[*ElPaso}– Personaje de mi pueblo, ni disminuido ni olvidado: Julio el Gacio

18-02-2008

Carlos M. Padrón

Como pública declaración y merecido reconocimiento, aprovecho el cierre (al menos por ahora) de esta serie de artículos sobre “Personajes de mi pueblo, disminuidos pero no olvidados” para hacer público algo por lo que aún estoy agradecido, y continuaré estándolo. Y debo dejar muy claro que, como digo en el título, el personaje de este artículo nada tenía de disminuido y, con lo que acerca de él voy a contar, pretendo que tampoco lo tenga de olvidado.

Este señor, cuyo nombre era Julián Germán Pérez Hernández, era conocido en El Paso por el apodo de Julio el Gacio, pero, para mí, fue y será Don Julio.

Según me cuenta su hijo, también de nombre Julio, ese apodo familiar tuvo su origen en los ojos azules y piel blanca típicos de su parentela, pero, sobre todo, en el peculiar color de los ojos de una de las féminas de la familia, de nombre María, de quien en el pueblo decían que ese color era como el de las vainas de las llamadas gacias, un arbusto que es pariente, según parece, del tagasaste.

Don Julio tenía, si mal no recuerdo, una granja de gallinas, y un andar taciturno. Era, además de dado a la lectura, un autodidacta que había acumulado notables conocimientos acerca de agricultura, ganadería, granjas avícolas, etc., y su gesto para conmigo fue el entonces típico del hombre pasense mayor que se preocupaba por la educación de los jóvenes de su pueblo, se sabía con autoridad moral sobre ellos, y la ejercía en beneficio de éstos y de lo que él consideraba un deber para con el pueblo.

Un día, cuando yo tenía 16 años y estaba con unos amigos en el primer banco que para entonces se encontraba al borde de la carretera, en la primera curva más arriba de Monterrey donde en verano habíamos montado lo que llamábamos “El Senado” —una especie de tribunal en el que, mediante presentaciones orales, ventilábamos asuntos de ‘trascendencia y profundidad’ equiparables a la inmortalidad del cangrejo o el sexo de las nubes—, don Julio venía subiendo por la carretera en el momento en que yo, de espaldas a ella y de frente al banco, comencé mi exposición diciendo:

—Si tal cosa fuera cierta yo no hubiera hecho lo que dicen que hice.

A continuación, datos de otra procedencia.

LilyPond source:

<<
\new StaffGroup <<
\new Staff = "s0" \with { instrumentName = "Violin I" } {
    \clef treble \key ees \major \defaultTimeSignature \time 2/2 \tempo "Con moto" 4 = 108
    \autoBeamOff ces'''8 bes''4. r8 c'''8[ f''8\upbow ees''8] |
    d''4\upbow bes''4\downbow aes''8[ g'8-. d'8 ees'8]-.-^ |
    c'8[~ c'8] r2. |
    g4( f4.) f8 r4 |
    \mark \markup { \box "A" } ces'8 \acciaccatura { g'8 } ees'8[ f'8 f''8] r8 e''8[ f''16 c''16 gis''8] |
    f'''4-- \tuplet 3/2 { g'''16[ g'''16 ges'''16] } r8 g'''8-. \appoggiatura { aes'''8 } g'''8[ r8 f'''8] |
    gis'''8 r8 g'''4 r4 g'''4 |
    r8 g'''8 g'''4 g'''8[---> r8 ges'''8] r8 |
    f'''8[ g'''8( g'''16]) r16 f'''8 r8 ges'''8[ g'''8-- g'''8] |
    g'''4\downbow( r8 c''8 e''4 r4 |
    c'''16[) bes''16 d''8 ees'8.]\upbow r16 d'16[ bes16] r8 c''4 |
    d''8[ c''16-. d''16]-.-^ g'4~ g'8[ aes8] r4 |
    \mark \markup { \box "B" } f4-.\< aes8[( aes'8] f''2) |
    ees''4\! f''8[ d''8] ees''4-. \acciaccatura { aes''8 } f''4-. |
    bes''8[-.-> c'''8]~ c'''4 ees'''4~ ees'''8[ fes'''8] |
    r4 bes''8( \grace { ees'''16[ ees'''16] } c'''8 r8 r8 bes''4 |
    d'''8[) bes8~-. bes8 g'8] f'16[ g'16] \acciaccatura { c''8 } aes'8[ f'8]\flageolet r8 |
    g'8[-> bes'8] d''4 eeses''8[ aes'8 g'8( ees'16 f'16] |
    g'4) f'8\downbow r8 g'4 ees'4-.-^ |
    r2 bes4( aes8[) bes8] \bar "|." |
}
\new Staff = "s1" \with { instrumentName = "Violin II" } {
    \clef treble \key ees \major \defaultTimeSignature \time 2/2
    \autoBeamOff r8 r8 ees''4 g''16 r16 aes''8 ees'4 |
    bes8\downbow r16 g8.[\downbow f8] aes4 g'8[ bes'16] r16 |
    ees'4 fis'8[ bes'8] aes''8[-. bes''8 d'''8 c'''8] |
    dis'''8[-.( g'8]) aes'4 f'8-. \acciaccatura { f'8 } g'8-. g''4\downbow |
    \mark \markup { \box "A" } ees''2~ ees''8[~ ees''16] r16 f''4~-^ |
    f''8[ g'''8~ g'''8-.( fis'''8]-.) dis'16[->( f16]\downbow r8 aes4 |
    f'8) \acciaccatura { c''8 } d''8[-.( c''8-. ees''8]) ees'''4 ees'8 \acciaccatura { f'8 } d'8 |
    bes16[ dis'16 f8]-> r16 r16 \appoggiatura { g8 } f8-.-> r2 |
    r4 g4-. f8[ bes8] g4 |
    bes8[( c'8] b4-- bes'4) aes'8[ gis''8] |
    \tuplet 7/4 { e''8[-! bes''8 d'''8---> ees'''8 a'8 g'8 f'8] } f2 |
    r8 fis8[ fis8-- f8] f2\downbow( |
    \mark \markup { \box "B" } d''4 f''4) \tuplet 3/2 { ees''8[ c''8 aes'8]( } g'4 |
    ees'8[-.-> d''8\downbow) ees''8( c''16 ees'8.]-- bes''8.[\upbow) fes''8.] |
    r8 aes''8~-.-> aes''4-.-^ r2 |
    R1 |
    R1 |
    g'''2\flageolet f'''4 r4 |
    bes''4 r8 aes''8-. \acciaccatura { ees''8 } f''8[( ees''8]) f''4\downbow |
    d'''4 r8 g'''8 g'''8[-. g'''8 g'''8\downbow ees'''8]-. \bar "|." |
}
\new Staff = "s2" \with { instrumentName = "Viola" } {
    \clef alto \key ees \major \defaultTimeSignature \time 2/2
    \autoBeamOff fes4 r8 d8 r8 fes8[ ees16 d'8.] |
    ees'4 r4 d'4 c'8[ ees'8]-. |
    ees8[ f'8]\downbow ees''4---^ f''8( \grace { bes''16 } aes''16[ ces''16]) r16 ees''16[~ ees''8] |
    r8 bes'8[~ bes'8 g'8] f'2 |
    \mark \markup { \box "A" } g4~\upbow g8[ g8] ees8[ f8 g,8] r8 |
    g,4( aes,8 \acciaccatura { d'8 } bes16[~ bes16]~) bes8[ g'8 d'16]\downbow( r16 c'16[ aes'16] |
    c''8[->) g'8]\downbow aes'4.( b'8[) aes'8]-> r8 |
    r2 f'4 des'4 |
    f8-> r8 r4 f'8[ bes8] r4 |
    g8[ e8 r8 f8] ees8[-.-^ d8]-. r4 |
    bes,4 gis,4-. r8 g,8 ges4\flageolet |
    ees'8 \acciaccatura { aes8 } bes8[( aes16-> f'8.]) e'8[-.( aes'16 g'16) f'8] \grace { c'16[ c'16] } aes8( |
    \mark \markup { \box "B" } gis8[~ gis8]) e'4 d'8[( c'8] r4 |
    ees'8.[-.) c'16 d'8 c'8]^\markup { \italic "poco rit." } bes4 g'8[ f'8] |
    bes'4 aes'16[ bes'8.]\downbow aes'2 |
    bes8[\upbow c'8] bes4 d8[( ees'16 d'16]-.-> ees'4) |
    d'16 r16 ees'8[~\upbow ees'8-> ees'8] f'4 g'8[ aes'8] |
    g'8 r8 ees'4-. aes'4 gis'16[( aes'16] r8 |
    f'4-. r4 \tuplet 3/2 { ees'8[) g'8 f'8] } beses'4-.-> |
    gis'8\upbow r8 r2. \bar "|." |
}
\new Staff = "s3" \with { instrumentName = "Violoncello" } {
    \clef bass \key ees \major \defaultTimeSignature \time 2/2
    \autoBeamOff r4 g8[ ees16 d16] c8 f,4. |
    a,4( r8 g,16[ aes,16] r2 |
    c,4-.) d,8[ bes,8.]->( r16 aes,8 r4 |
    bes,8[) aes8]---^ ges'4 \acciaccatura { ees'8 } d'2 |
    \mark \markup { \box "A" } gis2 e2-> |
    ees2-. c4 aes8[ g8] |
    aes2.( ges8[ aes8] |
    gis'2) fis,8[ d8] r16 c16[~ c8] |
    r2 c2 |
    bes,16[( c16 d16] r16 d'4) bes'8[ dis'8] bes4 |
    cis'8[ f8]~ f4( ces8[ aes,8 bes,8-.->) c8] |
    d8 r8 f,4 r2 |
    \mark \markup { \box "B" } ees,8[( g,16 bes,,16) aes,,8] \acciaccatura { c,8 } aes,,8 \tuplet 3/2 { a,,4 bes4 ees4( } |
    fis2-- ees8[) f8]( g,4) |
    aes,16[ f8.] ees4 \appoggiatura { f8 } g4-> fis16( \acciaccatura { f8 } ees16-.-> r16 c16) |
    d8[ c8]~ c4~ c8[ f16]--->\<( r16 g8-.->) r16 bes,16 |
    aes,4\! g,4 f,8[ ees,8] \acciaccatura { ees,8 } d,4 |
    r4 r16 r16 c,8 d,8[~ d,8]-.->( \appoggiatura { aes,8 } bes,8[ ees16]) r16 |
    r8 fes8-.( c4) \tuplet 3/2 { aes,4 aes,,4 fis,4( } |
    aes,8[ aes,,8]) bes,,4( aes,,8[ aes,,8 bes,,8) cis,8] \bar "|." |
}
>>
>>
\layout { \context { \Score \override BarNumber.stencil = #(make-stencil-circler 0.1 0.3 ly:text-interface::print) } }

Cuando terminé mi alegato y regresé al banco, don Julio, parado a un lado de la vía en el punto conocido como Boca de la Carretera, a unos 30 metros del banco, me llamó, y yo, por supuesto, me acerqué, un tanto preocupado porque caí en cuenta de que él había estado allí esperando a que yo terminara mi alegato. Cuando llegué a su lado, muy serio pero muy amable, me tomó por el brazo y me dijo:

—Carlos, te escuché decir “Si tal cosa fuera cierta yo no hubiera hecho…”, y eso es incorrecto porque, primero, estás usando dos veces el mismo tiempo subjuntivo del verbo: fuera y hubiera; y segundo, y más importante, no estás usando el tiempo condicional, que es el que debes usar cuando usas el ‘si’ condicional. Por tanto, debiste decir “Si tal cosa fuera cierta yo no habría hecho…”.

Durante los 51 años transcurridos desde ese día, cada vez que en forma oral o escrita he tenido que lidiar con esa construcción gramatical —y puedo asegurar que han sido muchas, pero muchas veces— he recordado aquel incidente, y mentalmente he dado gracias a don Julio por haberse tomado la molestia de enseñarme lo que ninguna otra persona me enseñó de forma tan clara y oportuna. Su noble gesto no cayó en terreno baldío.

Lo que dije en el artículo de introducción a esta serie, lo repito en el de cierre: La inmortalidad es la condición mediante la cual perduramos en el recuerdo de otras personas.